To find a suitable configuration of process clustering, memory quota for message logging, and number of logger nodes, we perform the following steps:

  1. 1.

    We run an application for several steps to record its communication pattern. We assume that the pattern stays approximately the same throughout the execution and that the log rate does not change significantly.

  2. 2.

    Based on the communication pattern, we get the clustering with the best balance between the log size and cluster size using a clustering tool [15], and obtain the corresponding log size.

  3. 3.

    Based on the predicted log size, we choose different memory quotas for the logging protocol and compute how much data in total would be flushed to loggers.

  4. 4.

    We choose a quota with which we would not have to use more than 10 % of additional nodes as loggers to accommodate all the flushed logs.

The resulting best configuration for LAMMPS is four clusters (128 processes per cluster), 20 % of node memory for logging protocol (3.2 GB per node), and four logger nodes to accommodate  61 GB of logs predicted to be dumped. An alternative configuration would be to limit the memory to 10 %, but in this case 16 logger nodes would be necessary. Therefore, a trade-off must be made between the memory limit and the number of logger nodes. In our case, we wanted to keep the number of loggers below 10 %, so we chose the first configuration.

The resulting configuration for GTC is four clusters, 5 % of node memory (820 MB), and three logger nodes to accommodate 47 GB of logs. Only 5 % of node memory is enough because, thanks to clustering, most of the processes do not need to log anything and only the processes at cluster border have large logs. Such clustering resulted from the specific communication pattern of GTC.
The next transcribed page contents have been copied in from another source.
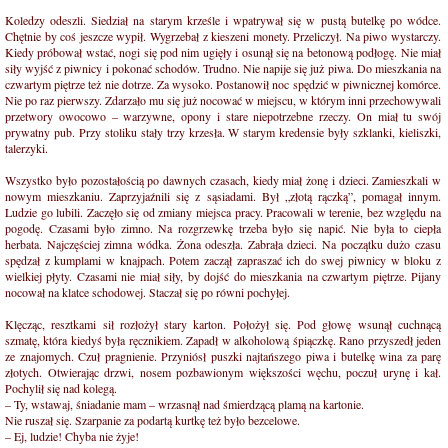
Koledzy odeszli. Siedział na starym krześle i wpatrywał się w pustą butelkę po wódce.
Chętnie by coś jeszcze wypił. Wygrzebał z kieszeni monety. Przeliczył. Na piwo wystarczy.
Kiedy próbował wstać, nogi się pod nim ugięły i osunął się na betonową podłogę. Nie miał
siły wyjść z piwnicy i pokonać schodów. Trudno. Nie napije się już piwa. Do mieszkania na
czwartym piętrze też nie dotrze. Za wysoko. Postanowił noc spędzić w piwnicznej komórce.
Nie po raz pierwszy. Zdarzało mu się już nocować w miejscu, w którym inni przechowywali
przetwory owocowo – warzywne, opony i stare niepotrzebne rzeczy. On miał tu swój
prywatny pub. Przy stoliku stały trzy krzesła. W starym kredensie były szklanki, kieliszki,
talerzyki.
Wszystko było pozostałością po dawnych czasach, kiedy miał żonę i dzieci. Zamieszkali w
nowym mieszkaniu. Zaprzyjaźnili się z sąsiadami. Był „złotą rączką”, pomagał innym.
Ludzie go lubili. Zaczęło się od zmiany miejsca pracy. Pracowali w terenie, bez względu na
pogodę. Czasami było zimno. Na rozgrzewkę trzeba było się napić. Nie była to ciepła
herbata. Najczęściej zimna wódka. Żona odeszła. Zabrała dzieci. Na początku dużo czasu
spędzał z kumplami w knajpach. Potem zaczął zapraszać ich do swej piwnicy w bloku z
wielkiej płyty. Czasami nie miał siły, by dojść do mieszkania na czwartym piętrze. Pijany
nocował na klatce schodowej. Staczał się po równi pochyłej.
Klęcząc, resztkami sił rozłożył stary karton. Położył się. Pod głowę wsunął cuchnącą
szmatę, która kiedyś była ręcznikiem. Zapadł w alkoholową śpiączkę. Rano przyszedł jeden
ze znajomych. Czuł pragnienie. Przyniósł puszki najtańszego piwa i butelkę wina za parę
złotych. Otwierając drzwi, nosem pozbawionym większości węchu, poczuł urynę i kał.
Pochylił się nad kolegą.
– Ty, wstawaj, śniadanie mam – wrzasnął nad śmierdzącą plamą na kartonie.
Nie ruszał się. Szarpanie za podartą kurtkę też było bezcelowe.
– Ej, ludzie! Chyba nie żyje!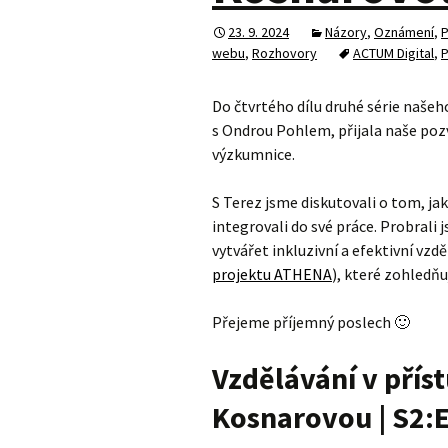
23. 9. 2024
Názory
,
Oznámení
,
P
webu
,
Rozhovory
ACTUM Digital
,
P
Do čtvrtého dílu druhé série naše
s Ondrou Pohlem, přijala naše po
výzkumnice.
S Terez jsme diskutovali o tom, ja
integrovali do své práce. Probrali j
vytvářet inkluzivní a efektivní vzd
projektu ATHENA
), které zohledňu
Přejeme příjemný poslech 🙂
Vzdělávání v příst
Kosnarovou | S2: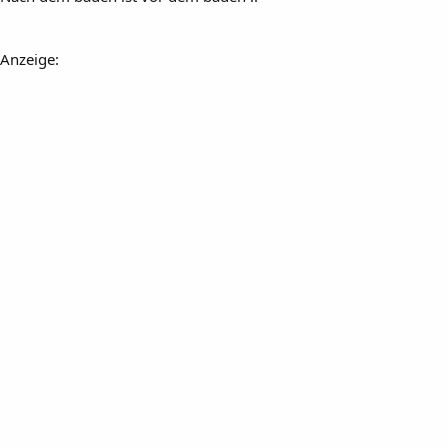
Anzeige: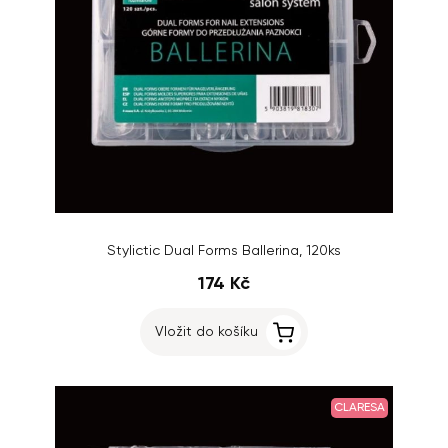
Stylictic Dual Forms Ballerina, 120ks
174 Kč
Vložit do košíku
CLARESA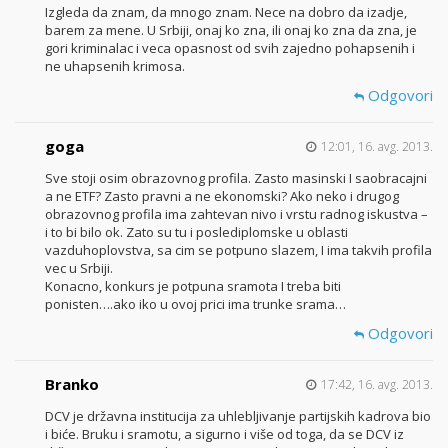
Izgleda da znam, da mnogo znam. Nece na dobro da izadje,
barem za mene. U Srbiji, onaj ko zna, ili onaj ko zna da zna, je
gori kriminalac i veca opasnost od svih zajedno pohapsenih i
ne uhapsenih krimosa.
Odgovori
goga
12:01, 16. avg. 2013.
Sve stoji osim obrazovnog profila. Zasto masinski I saobracajni
a ne ETF? Zasto pravni a ne ekonomski? Ako neko i drugog
obrazovnog profila ima zahtevan nivo i vrstu radnog iskustva –
i to bi bilo ok. Zato su tu i poslediplomske u oblasti
vazduhoplovstva, sa cim se potpuno slazem, I ima takvih profila
vec u Srbiji.
Konacno, konkurs je potpuna sramota I treba biti
ponisten….ako iko u ovoj prici ima trunke srama…
Odgovori
Branko
17:42, 16. avg. 2013.
DCV je državna institucija za uhlebljivanje partijskih kadrova bio
i biće. Bruku i sramotu, a sigurno i više od toga, da se DCV iz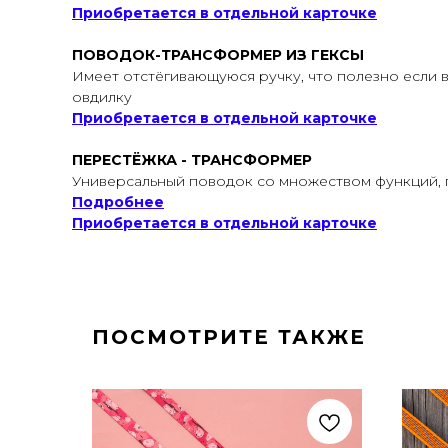
Приобретается в отдельной карточке
ПОВОДОК-ТРАНСФОРМЕР ИЗ ГЕКСЫ
Имеет отстёгивающуюся ручку, что полезно если в
овдилку
Приобретается в отдельной карточке
ПЕРЕСТЁЖКА - ТРАНСФОРМЕР
Универсальный поводок со множеством функций, 
Подробнее
Приобретается в отдельной карточке
ПОСМОТРИТЕ ТАКЖЕ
To determine the overhead, we ran tests with these configurations. The overhead is approximately 5.5 % for GTC and is 0.2 % for LAMMPS. The higher overhead for GTC is most likely due to the imbalance of log sizes between processes. As mentioned before, only the processes at cluster border had something to log, and they could have caused some desynchronization with other processes when flushing logs.

5 Conclusion

Log-based fault tolerance techniques are gaining more attention as an attractive fault tolerance solution at large scale, because such techniques allow limiting the number of processes that have to roll back and restart upon a failure. This approach is more efficient from the point of view of resource and energy usage.

The main unresolved issue of such protocols is their high memory requirement. In this work we addressed this issue and proposed using additional dedicated resources for storing part of message logs. In our tests we showed that dumping logs has a reasonable execution overhead and does not necessarily require many additional resources.

We also showed that logger nodes can be used effectively as an aid to process clustering, in order to store all the logs that exceed the available memory quota for message-logging protocol.

Future work includes evaluating the performance of recovery with logger nodes, and more generally, comparing the efficiency of the proposed approach with other state-of-the-art fault tolerant techniques.